Clearly inspired by British modernists like Hepworth, Lynn Chadwick and the like, Hopton merges her admiration for other artists with Ikebana (the art of Japanese flower arranging) and her interest in the Arts and Crafts and Vienna Secession movements. Celebrating the handmade and the anti-homogenous, the artist references this regularly forgotten legacy of modernism with her own textiles, needlepoint, mirrors, bespoke frames and plinths. She dreams of a world where every detail is hand forged and considered and indeed, offers us here her version of such a place. She drapes the gallery's angles and hard edges and as a result, a strange, aestheticised domesticity keeps her house in order. Though magpie like in the multiplicity of her practice, the relationship between media is calculated and complex. Photos literally mutate into sculptures; sculptures seem to exist barely in the three dimensional and certain flowers, deeply sculptural in reality are made flattened masses through drawing and then collaged to return them back into the world of form. In the constant back-and-forth between the two- and three-dimensional, the artist enacts a material metamorphosis at once playful and painfully serious.

 

 

Georgie Hopton was born in 1967 in North Yorkshire. She divides her time living and working between London and Upstate New York. Solo exhibitions include The Naked Gardener, Brancolini Grimaldi Gallery, Rome (2010); The Three Cornered Hat, New Art Centre, Salisbury (2008); Laughed - I Could Have Cried, Milton Keynes Gallery (travelling, 2003); and Sweet Exhibition!, Cabinet Gallery, London (1997).
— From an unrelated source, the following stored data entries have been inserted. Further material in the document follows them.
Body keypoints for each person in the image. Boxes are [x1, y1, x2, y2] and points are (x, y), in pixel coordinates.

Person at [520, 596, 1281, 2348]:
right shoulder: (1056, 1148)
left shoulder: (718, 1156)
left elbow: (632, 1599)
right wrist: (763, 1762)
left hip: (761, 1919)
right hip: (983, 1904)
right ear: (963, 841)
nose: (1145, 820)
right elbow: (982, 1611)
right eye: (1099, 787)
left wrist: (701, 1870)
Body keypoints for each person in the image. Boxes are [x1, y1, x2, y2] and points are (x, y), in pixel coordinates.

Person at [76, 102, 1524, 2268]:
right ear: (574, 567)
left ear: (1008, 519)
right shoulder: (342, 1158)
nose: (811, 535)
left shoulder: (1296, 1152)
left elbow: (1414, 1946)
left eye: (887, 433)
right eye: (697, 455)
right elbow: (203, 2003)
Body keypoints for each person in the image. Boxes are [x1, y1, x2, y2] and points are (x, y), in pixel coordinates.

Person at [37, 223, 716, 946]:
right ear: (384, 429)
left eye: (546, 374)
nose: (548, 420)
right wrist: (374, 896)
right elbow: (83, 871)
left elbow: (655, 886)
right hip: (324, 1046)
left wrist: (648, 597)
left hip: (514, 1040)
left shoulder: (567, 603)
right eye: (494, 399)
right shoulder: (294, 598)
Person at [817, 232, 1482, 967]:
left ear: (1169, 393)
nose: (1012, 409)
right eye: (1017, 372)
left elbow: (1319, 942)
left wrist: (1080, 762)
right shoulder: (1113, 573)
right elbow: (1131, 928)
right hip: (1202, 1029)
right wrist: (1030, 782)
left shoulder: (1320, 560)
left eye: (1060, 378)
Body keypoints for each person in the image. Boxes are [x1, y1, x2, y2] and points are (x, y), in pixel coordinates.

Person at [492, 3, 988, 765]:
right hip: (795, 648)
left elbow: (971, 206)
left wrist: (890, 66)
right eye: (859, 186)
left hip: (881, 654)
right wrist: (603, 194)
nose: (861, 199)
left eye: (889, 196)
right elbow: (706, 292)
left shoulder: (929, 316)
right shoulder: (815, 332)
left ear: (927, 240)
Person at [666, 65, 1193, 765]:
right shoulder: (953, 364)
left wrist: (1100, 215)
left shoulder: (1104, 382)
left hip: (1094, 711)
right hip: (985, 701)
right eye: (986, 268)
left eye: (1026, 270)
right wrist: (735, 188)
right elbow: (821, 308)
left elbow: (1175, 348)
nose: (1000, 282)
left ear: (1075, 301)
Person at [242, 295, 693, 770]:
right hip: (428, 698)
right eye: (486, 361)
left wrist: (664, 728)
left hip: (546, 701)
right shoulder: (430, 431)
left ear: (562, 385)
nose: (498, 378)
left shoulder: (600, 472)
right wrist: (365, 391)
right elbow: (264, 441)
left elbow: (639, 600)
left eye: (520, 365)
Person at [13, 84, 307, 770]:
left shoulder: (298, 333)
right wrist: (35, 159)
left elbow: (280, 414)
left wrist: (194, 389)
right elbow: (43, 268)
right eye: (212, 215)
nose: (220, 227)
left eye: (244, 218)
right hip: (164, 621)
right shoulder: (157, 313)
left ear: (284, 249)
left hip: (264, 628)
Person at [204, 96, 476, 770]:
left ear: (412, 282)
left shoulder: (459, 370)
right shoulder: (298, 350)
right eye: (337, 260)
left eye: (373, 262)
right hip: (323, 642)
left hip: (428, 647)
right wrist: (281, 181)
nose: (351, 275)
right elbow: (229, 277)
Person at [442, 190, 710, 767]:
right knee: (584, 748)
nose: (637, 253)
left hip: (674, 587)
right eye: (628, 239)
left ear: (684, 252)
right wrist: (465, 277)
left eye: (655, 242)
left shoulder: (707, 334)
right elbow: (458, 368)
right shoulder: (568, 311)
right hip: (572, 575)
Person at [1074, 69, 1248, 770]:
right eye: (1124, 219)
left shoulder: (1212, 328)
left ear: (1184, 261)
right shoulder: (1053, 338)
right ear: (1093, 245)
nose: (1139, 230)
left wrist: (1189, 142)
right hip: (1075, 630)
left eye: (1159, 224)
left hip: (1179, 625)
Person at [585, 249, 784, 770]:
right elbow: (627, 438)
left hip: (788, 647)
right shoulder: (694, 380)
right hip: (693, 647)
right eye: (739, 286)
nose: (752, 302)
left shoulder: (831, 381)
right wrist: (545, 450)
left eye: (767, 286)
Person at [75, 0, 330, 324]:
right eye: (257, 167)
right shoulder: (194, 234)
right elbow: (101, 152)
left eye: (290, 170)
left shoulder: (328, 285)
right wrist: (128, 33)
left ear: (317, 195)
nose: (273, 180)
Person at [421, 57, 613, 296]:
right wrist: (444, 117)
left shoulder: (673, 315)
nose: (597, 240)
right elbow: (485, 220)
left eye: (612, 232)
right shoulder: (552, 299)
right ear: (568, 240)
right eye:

In addition to the forthcoming Sweethearts: Artist Couples, Pippy Houldsworth, London, group exhibitions include Galleria Suzy Shammah, Milan (2011-2012); Still Life, Kate MacGarry, London (2005); Independence, South London Gallery (2003); 20th Anniversary Show, Sprüth Magers, Cologne (2003); and 00, Barbara Gladstone Gallery, New York (2000). In 2005 she produced a public commission for the Home Office, London, and her work is in the Arts Council Collection. In 2011 Hopton was shortlisted for the Sovereign European Art Prize. She studied at St. Martins School of Art.